Group health insurance plans may offer more favorable rates and broader coverage, but these plans are not for everyone. A growing number of Americans have no choice but to purchase coverage through an employer-provided group plan. Others may have the option but choose to insure individually because of specific health care needs. Here is some helpful information about individual health insurance policies and how these could benefit your family:
Why Buy an Individual Health Insurance Policy?
Some people choose an individual health policy because the group coverage available to them is not sufficient for their family’s needs. In most cases, holders of individual health policies cannot acquire group coverage. That’s because their employer does not offer a group plan, they are unemployed or self-employed, or they are a college student. An individual health plan may be the only option for these people.
Health Insurance for Families
Uninsured medical expenses are a leading cause of family bankruptcy in America. That’s why people without access to a group plan need individual health insurance for themselves and their families.
Also, some health and medical expenses are unpredictable—you never know when an illness or injury will strike.
Others are expected: childbirth, vision and dental care are just a few examples of the events and conditions for which health insurance coverage is essential.
Controlling Costs of Health Insurance
Apply these ways to keep the cost of your health insurance down:
- Ensure you are not eligible for a group plan. Group health plans are not exclusive to your employer. Your spouse’s employer or an organization that you are a member of, such as an alumni association, civic organization or even credit card company, may offer your family a group health insurance plan.
- Consider raising deductibles, co-payments and coinsurance. Deductibles and co-payments refer to the amount of money you must pay out-of-pocket before your insurance company pays. Coinsurance refers to a percentage of a claim for which you are responsible (i.e., for certain expenses you may be required to pay 20 percent and the insurance company pays the balance). The more expense you can afford to handle yourself the lower your premium. Never raise deductibles, co-payments and coinsurance to a level you cannot afford to pay.

□ □ □ □ □ □ □

→ Exercise requirements:
According to the health insurance text, why do people without access to a group plan need individual coverage for themselves and their families? Answer in one to three sentences.

□ □ □ □ □ □ □

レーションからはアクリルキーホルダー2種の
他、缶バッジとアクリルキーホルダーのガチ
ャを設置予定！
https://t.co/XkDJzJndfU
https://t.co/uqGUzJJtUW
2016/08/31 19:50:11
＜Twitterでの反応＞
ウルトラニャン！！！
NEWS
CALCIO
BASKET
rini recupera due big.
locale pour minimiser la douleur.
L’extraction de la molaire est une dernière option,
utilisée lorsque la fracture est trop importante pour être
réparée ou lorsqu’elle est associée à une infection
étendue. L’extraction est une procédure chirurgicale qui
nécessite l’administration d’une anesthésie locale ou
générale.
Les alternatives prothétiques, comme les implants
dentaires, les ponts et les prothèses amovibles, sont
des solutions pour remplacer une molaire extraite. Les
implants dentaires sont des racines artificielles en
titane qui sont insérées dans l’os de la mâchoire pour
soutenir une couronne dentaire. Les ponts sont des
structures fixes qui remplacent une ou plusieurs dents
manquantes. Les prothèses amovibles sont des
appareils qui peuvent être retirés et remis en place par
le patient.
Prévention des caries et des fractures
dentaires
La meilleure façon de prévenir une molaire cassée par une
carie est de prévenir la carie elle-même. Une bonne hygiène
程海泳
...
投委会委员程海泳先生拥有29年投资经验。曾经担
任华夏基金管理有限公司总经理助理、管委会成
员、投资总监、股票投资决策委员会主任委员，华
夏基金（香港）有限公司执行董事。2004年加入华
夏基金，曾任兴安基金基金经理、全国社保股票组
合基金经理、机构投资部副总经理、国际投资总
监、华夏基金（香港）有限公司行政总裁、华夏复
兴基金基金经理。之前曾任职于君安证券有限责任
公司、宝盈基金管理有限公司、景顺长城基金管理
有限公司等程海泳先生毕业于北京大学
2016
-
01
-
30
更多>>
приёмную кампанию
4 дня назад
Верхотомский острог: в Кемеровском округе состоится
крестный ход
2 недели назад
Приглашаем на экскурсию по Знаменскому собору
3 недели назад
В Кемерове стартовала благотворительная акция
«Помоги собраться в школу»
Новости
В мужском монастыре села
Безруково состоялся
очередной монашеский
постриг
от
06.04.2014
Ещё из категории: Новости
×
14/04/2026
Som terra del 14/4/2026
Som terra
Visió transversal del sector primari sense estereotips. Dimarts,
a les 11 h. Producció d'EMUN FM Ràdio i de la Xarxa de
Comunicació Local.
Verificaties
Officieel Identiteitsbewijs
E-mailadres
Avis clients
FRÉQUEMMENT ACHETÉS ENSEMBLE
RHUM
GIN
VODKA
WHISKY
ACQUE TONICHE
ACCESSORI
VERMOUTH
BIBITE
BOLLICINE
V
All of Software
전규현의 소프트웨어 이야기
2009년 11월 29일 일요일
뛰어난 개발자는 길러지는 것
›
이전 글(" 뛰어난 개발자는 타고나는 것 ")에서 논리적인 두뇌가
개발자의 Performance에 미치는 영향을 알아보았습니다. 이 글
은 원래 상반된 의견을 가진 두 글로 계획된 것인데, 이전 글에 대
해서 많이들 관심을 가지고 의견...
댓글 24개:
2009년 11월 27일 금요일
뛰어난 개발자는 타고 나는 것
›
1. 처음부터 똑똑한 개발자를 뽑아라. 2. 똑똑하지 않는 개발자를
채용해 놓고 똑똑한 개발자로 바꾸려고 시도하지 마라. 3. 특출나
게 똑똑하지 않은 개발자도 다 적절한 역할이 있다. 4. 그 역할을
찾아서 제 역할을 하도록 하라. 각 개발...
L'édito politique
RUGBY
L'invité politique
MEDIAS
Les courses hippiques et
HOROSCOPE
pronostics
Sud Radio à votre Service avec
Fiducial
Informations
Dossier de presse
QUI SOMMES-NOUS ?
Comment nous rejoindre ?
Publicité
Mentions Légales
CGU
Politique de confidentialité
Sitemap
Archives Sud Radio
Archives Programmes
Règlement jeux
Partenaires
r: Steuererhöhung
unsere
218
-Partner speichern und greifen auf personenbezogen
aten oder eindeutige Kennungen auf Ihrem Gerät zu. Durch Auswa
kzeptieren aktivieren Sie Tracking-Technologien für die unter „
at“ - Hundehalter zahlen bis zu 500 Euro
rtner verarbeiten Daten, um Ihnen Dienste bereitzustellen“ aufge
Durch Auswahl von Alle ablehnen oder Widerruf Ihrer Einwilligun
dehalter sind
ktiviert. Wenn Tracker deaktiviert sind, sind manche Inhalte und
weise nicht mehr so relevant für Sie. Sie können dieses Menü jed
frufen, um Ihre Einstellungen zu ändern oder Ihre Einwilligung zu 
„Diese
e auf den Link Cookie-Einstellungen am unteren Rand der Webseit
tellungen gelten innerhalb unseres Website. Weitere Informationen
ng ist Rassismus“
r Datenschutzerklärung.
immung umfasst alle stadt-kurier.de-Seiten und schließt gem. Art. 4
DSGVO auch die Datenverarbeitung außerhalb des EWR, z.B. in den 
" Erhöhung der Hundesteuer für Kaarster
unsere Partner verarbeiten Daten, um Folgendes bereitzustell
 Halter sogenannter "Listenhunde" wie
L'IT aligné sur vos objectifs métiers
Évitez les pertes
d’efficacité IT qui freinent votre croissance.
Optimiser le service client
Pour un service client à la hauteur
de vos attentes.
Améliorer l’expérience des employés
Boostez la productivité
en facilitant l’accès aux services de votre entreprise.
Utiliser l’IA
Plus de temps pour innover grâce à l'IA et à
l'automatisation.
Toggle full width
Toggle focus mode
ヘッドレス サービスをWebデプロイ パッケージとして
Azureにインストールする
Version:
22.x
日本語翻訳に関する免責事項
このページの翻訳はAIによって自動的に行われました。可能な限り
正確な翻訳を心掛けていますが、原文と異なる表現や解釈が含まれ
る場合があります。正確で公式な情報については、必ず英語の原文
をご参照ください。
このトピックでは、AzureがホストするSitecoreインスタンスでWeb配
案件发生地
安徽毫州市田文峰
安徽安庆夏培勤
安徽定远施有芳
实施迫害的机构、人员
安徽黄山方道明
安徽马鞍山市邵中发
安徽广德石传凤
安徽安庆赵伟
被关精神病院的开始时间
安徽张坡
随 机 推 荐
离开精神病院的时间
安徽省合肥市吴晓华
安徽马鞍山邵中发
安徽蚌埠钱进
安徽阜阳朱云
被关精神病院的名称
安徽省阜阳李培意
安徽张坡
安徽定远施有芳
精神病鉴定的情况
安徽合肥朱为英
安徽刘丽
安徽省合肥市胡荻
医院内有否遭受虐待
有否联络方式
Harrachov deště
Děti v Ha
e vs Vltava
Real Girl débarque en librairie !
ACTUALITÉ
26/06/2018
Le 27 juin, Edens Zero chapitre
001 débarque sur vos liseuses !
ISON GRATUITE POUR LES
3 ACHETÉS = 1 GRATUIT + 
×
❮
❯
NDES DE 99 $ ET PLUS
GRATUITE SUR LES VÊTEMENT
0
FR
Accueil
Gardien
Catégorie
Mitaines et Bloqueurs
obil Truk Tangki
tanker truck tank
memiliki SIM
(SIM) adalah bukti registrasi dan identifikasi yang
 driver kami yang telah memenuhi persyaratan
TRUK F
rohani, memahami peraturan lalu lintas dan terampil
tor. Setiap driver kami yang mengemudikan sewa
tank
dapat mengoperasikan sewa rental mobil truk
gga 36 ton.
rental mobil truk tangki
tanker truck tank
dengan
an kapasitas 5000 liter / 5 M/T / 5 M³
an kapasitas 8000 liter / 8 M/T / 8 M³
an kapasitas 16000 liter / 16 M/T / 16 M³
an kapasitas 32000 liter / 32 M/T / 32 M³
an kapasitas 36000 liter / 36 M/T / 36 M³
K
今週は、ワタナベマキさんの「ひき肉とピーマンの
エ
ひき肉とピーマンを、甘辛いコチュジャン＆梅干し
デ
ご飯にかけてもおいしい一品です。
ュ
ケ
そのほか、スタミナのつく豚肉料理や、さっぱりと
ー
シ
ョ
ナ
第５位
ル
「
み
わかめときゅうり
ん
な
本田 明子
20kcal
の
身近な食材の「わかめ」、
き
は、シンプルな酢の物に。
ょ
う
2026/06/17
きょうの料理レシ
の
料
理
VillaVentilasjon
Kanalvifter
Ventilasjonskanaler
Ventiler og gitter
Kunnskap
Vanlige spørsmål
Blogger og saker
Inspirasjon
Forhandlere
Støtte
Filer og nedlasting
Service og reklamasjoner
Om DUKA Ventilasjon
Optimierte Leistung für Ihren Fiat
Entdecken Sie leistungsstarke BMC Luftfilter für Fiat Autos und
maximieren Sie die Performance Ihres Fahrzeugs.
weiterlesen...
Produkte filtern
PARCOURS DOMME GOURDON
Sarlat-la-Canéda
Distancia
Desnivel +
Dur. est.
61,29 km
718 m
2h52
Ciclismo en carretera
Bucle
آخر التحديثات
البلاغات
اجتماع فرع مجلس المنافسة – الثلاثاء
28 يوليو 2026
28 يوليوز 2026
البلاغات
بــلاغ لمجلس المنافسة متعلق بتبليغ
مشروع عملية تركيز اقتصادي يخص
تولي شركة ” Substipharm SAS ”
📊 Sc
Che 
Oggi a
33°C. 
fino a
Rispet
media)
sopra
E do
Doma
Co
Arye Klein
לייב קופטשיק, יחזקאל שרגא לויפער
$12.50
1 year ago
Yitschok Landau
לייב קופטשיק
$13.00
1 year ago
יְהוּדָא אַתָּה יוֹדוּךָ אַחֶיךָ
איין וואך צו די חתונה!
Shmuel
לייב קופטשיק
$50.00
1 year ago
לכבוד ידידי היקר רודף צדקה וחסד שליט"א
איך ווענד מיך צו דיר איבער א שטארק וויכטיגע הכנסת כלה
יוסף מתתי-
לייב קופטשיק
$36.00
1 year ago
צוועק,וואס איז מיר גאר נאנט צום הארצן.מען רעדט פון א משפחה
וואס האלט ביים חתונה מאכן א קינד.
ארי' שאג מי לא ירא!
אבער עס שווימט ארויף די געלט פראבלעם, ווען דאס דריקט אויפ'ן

□ □ □ □ □ □ □

→ Task solution:
They need it because uninsured medical expenses are a leading cause of family bankruptcy in America. Some medical expenses are also unpredictable, since you never know when an illness or injury will strike.